No, calling crackpots crackpots -- the mainstream consensus -- won't get me flagged. A big indicator of quackery is a persecution complex ("everyone is against me because of dogma", "they want to suppress dissenting views"). I think it's even in Carl Sagan's baloney detection kit. Sometimes people will call someone a crackpot because they've heard their arguments again and again, debunked them, and still that person insists, with a heavy dose of "the world is conspiring against me". It's ok to call that person a crackpot.

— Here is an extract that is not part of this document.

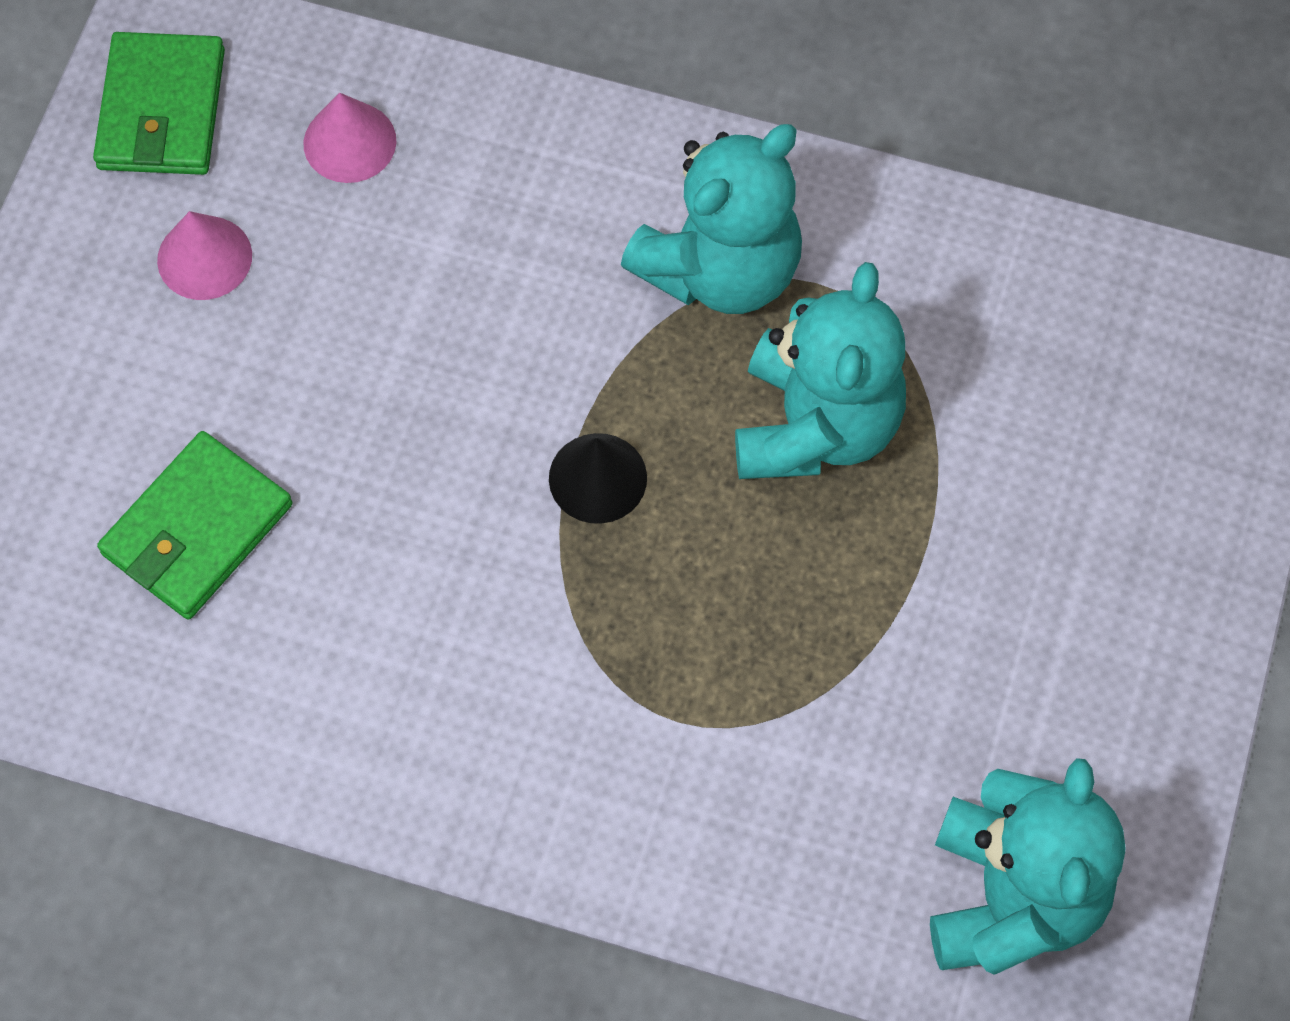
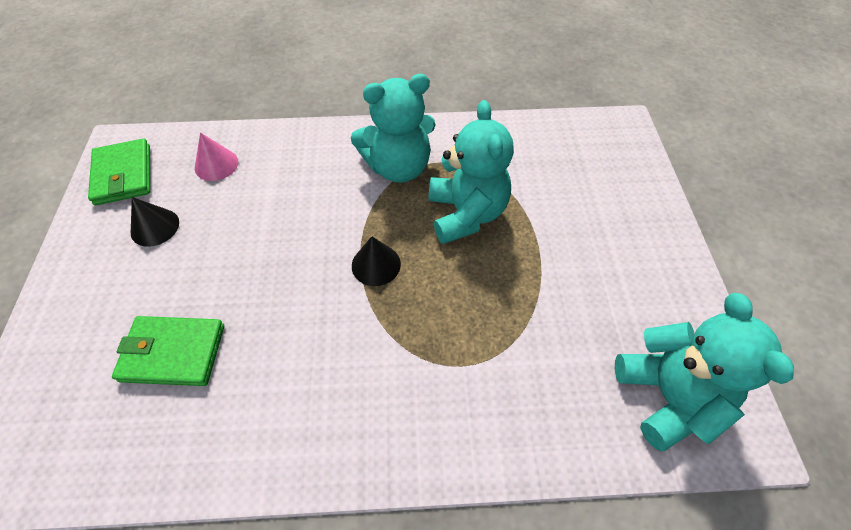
camera: 20 degrees left, 10 degrees down
(197, 529) = (173, 352): green wallet -> green wallet turned 75 degrees clockwise
(204, 257) = (155, 227): pink cone -> black cone
(720, 269) = (398, 167): turquoise teddy bear -> turquoise teddy bear turned 45 degrees clockwise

One last thing: in the US the term "Darwinism" (which the article uses) is almost always used by Creationists, and in a pejorative way. From Wikipedia (https://en.wikipedia.org/wiki/Darwinism#Other_uses):

"The term Darwinism is often used in the United States by promoters of creationism, notably by leading members of the intelligent design movement, as an epithet to attack evolution as though it were an ideology (an "ism") of philosophical naturalism, or atheism. For example, UC Berkeley law professor and author Phillip E. Johnson makes this accusation of atheism with reference to Charles Hodge's book What Is Darwinism? (1874). However, unlike Johnson, Hodge confined the term to exclude those like American botanist Asa Gray who combined Christian faith with support for Darwin's natural selection theory, before answering the question posed in the book's title by concluding: "It is Atheism." Creationists use the term Darwinism, often pejoratively, to imply that the theory has been held as true only by Darwin and a core group of his followers, whom they cast as dogmatic and inflexible in their belief."


[flagged]


What did I miss?

I argued that:

- The author of TFA is not a subject matter expert.

- He relies on the opinions of people known to hold fringe, debunked opinions on the subject matter, like Stephen Meyer.

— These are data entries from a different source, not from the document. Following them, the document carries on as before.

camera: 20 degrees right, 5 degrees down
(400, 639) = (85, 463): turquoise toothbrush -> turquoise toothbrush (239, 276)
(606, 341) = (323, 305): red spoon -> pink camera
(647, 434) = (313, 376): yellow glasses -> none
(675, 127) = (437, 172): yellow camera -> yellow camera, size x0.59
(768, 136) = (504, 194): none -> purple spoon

- Said people belong to the Discovery Institute, known to promote religion as science.

- It is a pointless exercise for the scientific community to engage with crackpots and people dishonest about their actual goals (e.g. promoting religious views, fighting atheism, whatever it is they believe they are doing).

- A persecution complex ("they want to suppress dissenting views") is usually a sign of crackpottery.

I believe this is substantive, don't you?

> way to do a lot of arguing without actually arguing about anything substantive, A+

If you meant to say "I disagree with you" just say so.


- It is a pointless exercise for the scientific community to engage with crackpots and people dishonest about their actual goals (e.g. promoting religious views, fighting atheism, whatever it is they believe they are doing).

You haven't touched on one single aspect of any of the actual ideas being discussed. All you've offered is ad hominem attacks on the purveyors of the ideas.


His ideas are fringe pseudoscientific ideas at odds with mainstream biology, and he misrepresents the current knowledge he claims to "demolish". He relies on pop culture books from discredited people who are not subject matter experts and who have a religious agenda.

What aspect is there to touch?


This refutes your position utterly by proving it isn't a scientific one but, instead, a political dogma:

https://ncse.com/creationism/legal/cdesign-proponentsists

> For years, "intelligent design" (ID) proponents denied that ID is just a new label for creationism. However, it is now well-known that the first intelligent design "textbook," Of Pandas and People, is just a revised version of a classic "two-model' creationism vs. evolution book named Creation Biology. As Barbara Forrest showed during her testimony in Kitzmiller v. Dover, Pandas was remade into an intelligent design textbook in 1987, in a few months after the Supreme Court ruling against creation science in Edwards v. Aguillard came down.

> The most striking example of the transition was discovered by Dr. Forrest as she compared the drafts of Creation Biology and Of Pandas and People. Not only had "creationism" and "creationist" literally been replaced, apparently via a word processor, with "intelligent design" and "design proponent" in passages that were otherwise unchanged, but she even found a transitional form between the two labels!